I am using an 'awk' command like below, which prints the 4th columns of all .out files containing 'cake':

awk '/cake/{print $4}' ./*/*.out

My output is a column, say:

1
2
3
4
5
6

How can I reformat this to something that looks like:

1 4  
2 5  
3 6 

or

1 3 5
2 4 6

i.e. have a set number of column elements (3 and 2 in the above cases).

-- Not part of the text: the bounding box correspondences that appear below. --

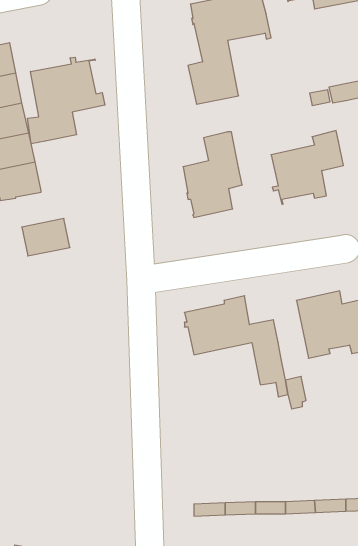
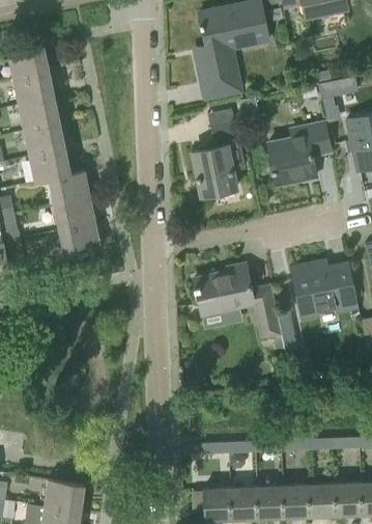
building: [28,57,105,144] -> none
building: none -> [49,170,90,204]
building: none -> [59,222,101,256]

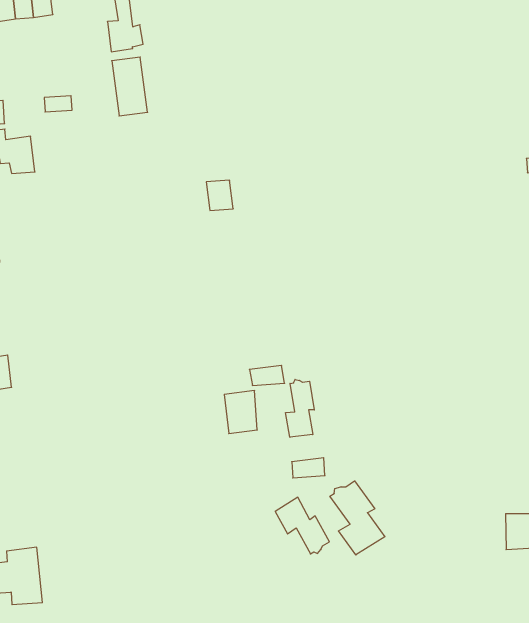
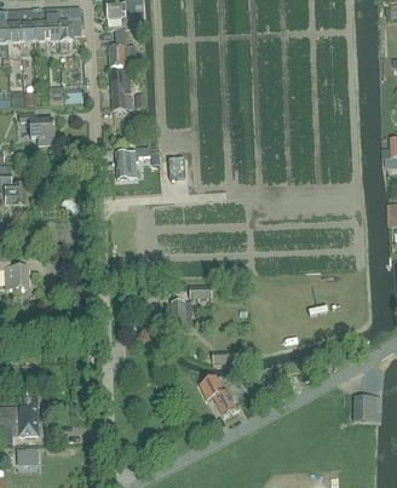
building: none -> [115,147,149,177]
building: [286,379,314,437] -> none
building: [330,481,385,555] -> none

Better yet, can I make it spit out the output as a csv file within the same command?

Thank you.

You can do it with awk itself, but I prefer pr for this

$ # -2 is number of columns needed
$ # -s option specifies delimiter, default is tab
$ seq 6 | pr -2ts','
1,4
2,5
3,6
$ seq 6 | pr -3ts','
1,3,5
2,4,6

$ # you can also change horizontal/vertical order
$ seq 6 | pr -3ats','
1,2,3
4,5,6

$ cat tst.awk
{ a[NR] = $0 }
END {
    OFS = ","
    numCols = (numCols ? numCols : 1)
    numRows = ceil(NR / numCols)
    for ( rowNr=1; rowNr<=numRows; rowNr++ ) {
        for ( colNr=1; colNr<=numCols; colNr++ ) {
            idx = rowNr + ( (colNr - 1) * numRows )
            printf "%s%s", a[idx], (colNr<numCols ? OFS : ORS)
        }
    }
}
function ceil(x, y){y=int(x); return(x>y?y+1:y)}

$ awk -v numCols=2 -f tst.awk file
1,4
2,5
3,6

$ awk -v numCols=3 -f tst.awk file
1,3,5
2,4,6

Note that the above will work even if your number of input rows isn't an exact multiple of the number of columns you want (note that there's 3 comma-separated fields even in the lines with empty fields):

$ seq 10 | awk -v numCols=3 -f tst.awk
1,5,9
2,6,10
3,7,
4,8,

See https://stackoverflow.com/a/56725768/1745001 for how to do the opposite, i.e. generate a number of columns given a specified number of rows.